Subito dopo quella chat, nel maggio del 2010, Manning è stato arrestato. E' stato tenuto per 11 mesi in condizioni inumane e poi, in seguito a una campagna internazionale, le sue condizioni di detenzione sono migliorate. E' in prigione senza processo da tre anni. Il prossimo 3 giugno dovrà presentarsi di fronte alla corte marziale per un dibattimento in cui la segretezza regnerà sovrana: 24 testimoni dell'accusa testimonieranno in segreto. Mentre WikiLeaks si prepara alle udienze sfidando la riservatezza del processo con un ricorso legale, Julian Assange parla a "l'Espresso" della sua decisione di candidarsi per il senato australiano.

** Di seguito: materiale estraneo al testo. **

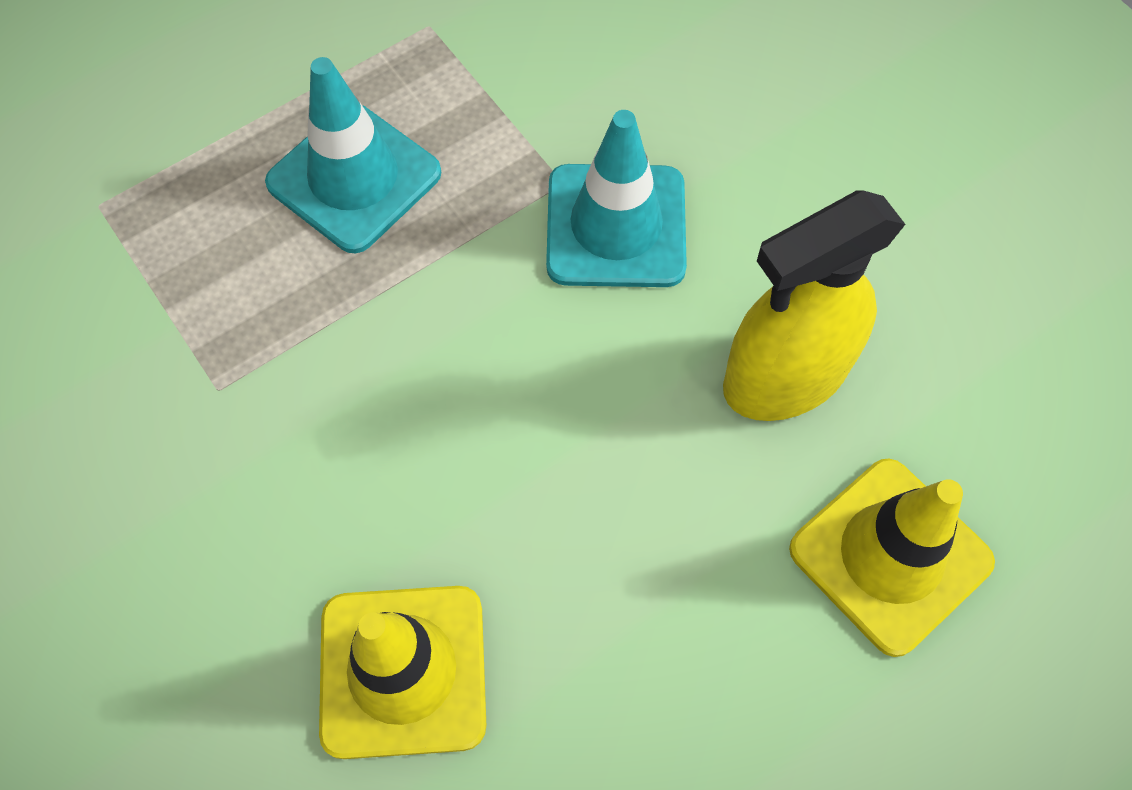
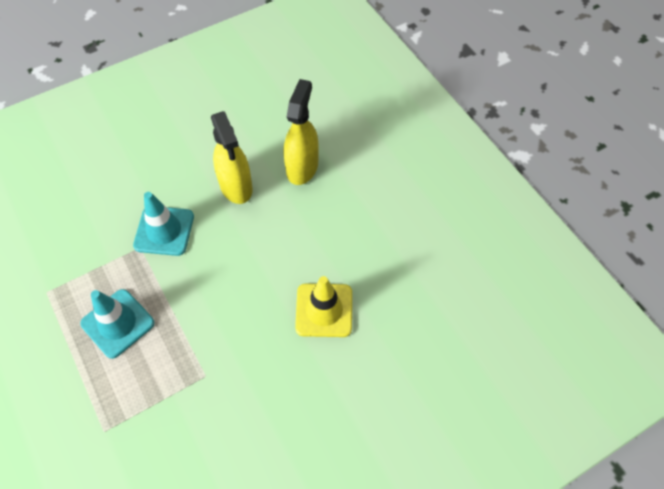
camera: 85 degrees left, 5 degrees down
(890, 555) = (302, 167): yellow traffic cone -> yellow spray bottle

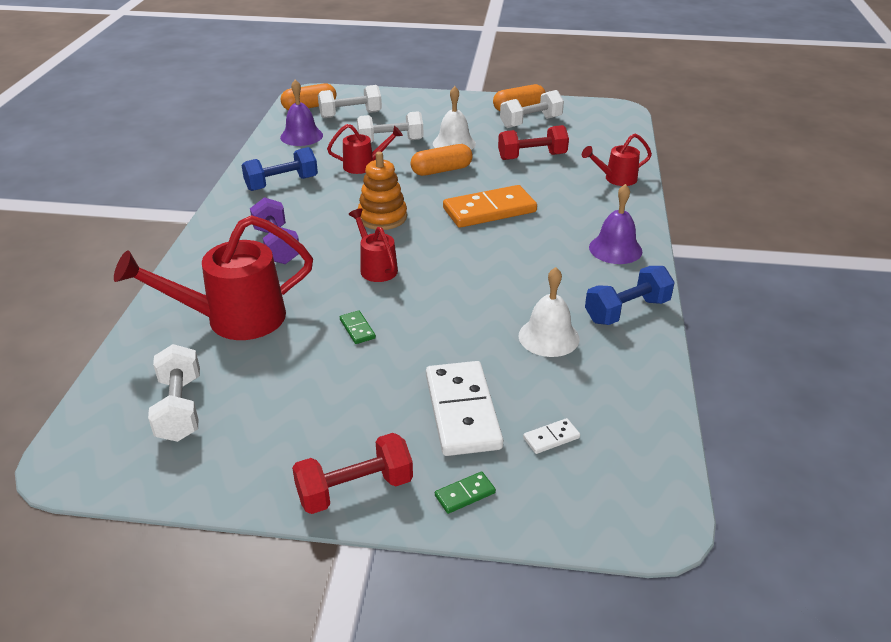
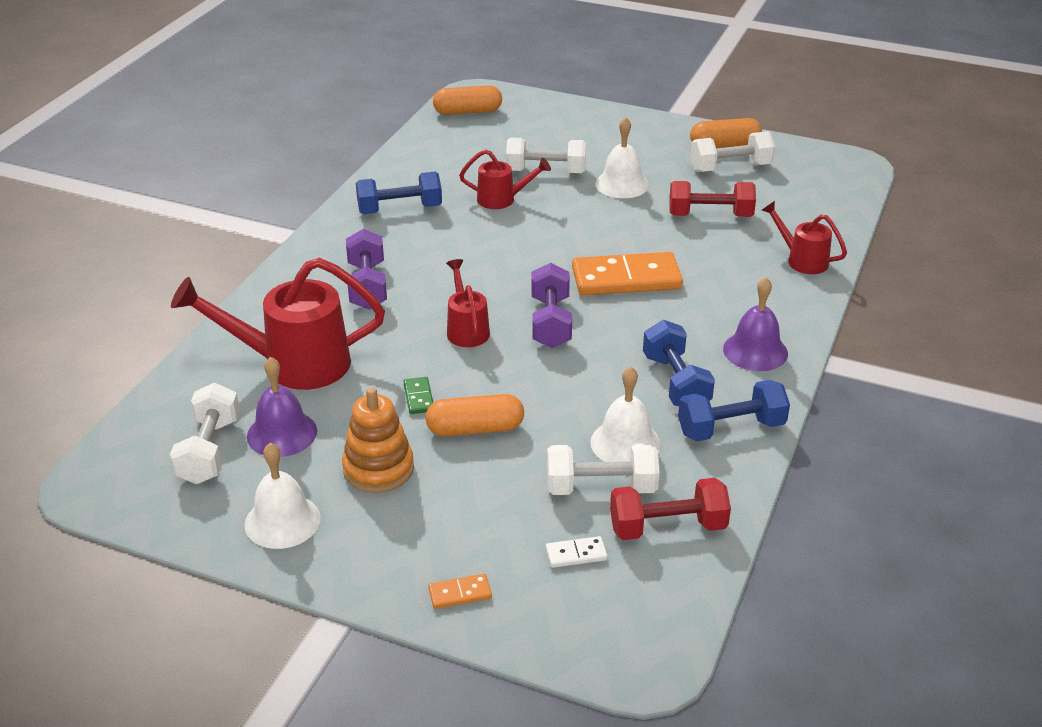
camera: 15 degrees right, 0 degrees up
(273, 460) = (282, 521): none -> white bell
(301, 136) = (444, 150): purple bell -> purple bell (282, 433)
(350, 115) = (512, 129): white dumbbell -> white dumbbell (601, 487)
(355, 489) = (352, 566): red dumbbell -> red dumbbell (667, 527)
(382, 217) = (497, 269): orange stacking toy -> orange stacking toy (378, 469)
(441, 170) = (591, 218): orange capsule -> orange capsule (475, 429)
(444, 252) = (550, 322): none -> purple dumbbell
(462, 411) = (493, 508): white domino -> none
(465, 494) = (460, 593): green domino -> orange domino
(566, 282) = (676, 382): none -> blue dumbbell
(616, 179) = (802, 260): red watering can -> red watering can turned 45 degrees clockwise

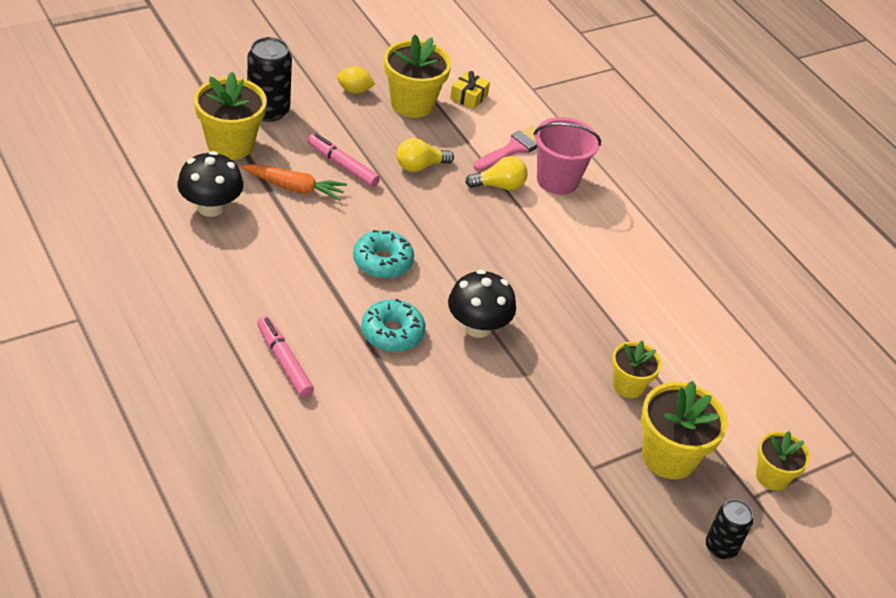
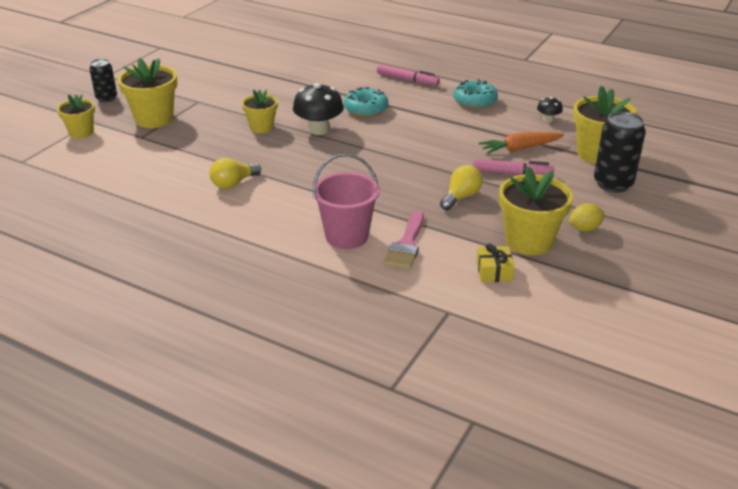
camera: 155 degrees right, 10 degrees down
(211, 207) = (548, 119): black mushroom -> black mushroom, size x0.51
(382, 261) = (413, 136): turquoise donut -> turquoise donut (474, 101)
(499, 186) = (388, 211): yellow light bulb -> yellow light bulb (233, 183)
(628, 385) = (198, 138): yellow flower pot -> yellow flower pot (261, 127)

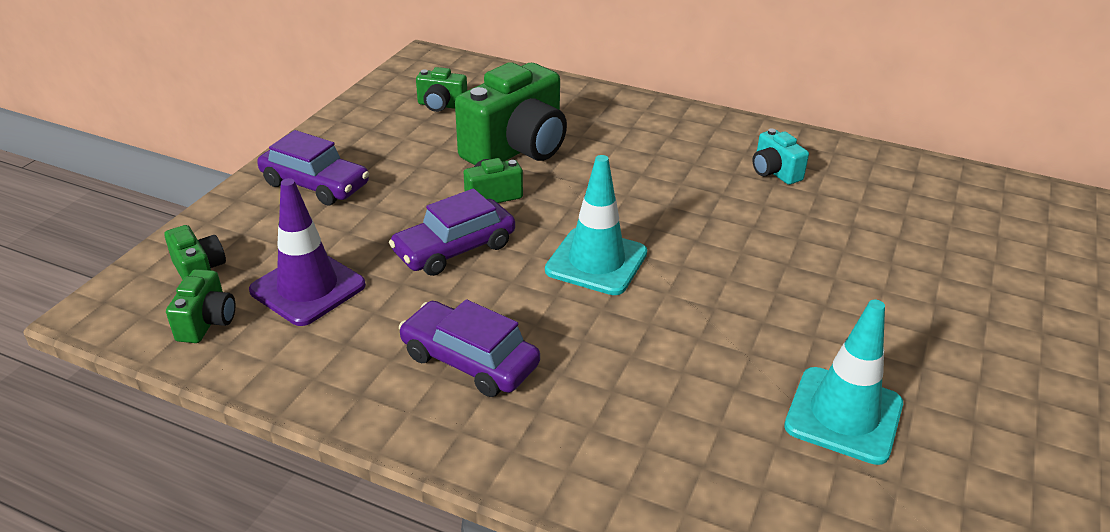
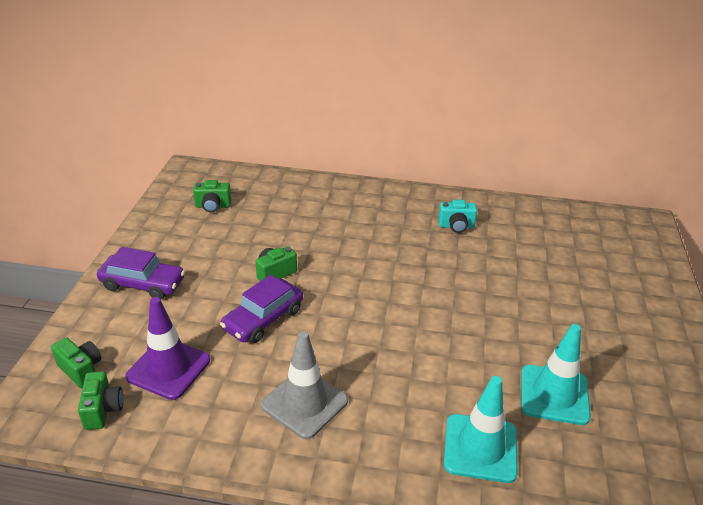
camera: 15 degrees left, 0 degrees up
(469, 360) = (304, 403): purple car -> grey traffic cone
(517, 149) = (279, 234): green camera -> none
(596, 262) = (363, 312): turquoise traffic cone -> turquoise traffic cone (480, 448)
(774, 172) = (456, 226): turquoise camera -> turquoise camera turned 45 degrees counterclockwise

Lei è pronto a correre per le elezioni australiane e ha scritto il libro "Cypherpunks" in cui vede internet come un grande strumento per l'emancipazione, ma allo stesso tempo anche come uno strumento per il totalitarismo. Come vede il rapporto tra democrazia e internet?
«Negli ultimi vent'anni la società si è completamente fusa con la Rete, che ne è diventata il sistema nervoso sia a livello nazionale che internazionale. Le relazioni con gli amici, la famiglia, i rapporti tra le grandi e piccole aziende, tra gli individui e lo stato e anche tra gli stati sono ormai mediati da internet a un livello di cui la gente neppure si rende conto. In risposta al potenziale democratico della Rete, gli stati hanno fatto una contromanovra: scoprire cosa fanno esattamente i cittadini in ogni minuto del loro tempo, ovvero la sorveglianza di massa su scala così massiccia che neanche la Stasi avrebbe potuto immaginarla. Sembra fantascienza ma non lo è. E' qualcosa che è accaduto per ragioni molto pratiche: i costi della sorveglianza di massa si dimezzano ogni anno. E questo ha portato al più grande furto nella storia dell'umanità: il furto della mappa delle relazioni sociali in intere nazioni. E' possibile scoprire l'intera rete di relazioni usando la mappatura delle comunicazioni, che permettono di capire chi parla con chi e quando. Se lei ha le registrazioni delle comunicazioni di un intero Paese, usando i computer può automaticamente fotografare l'intera rete delle relazioni sociali: questo è esattamente quello che ha fatto la National Security Agency negli Stati Uniti».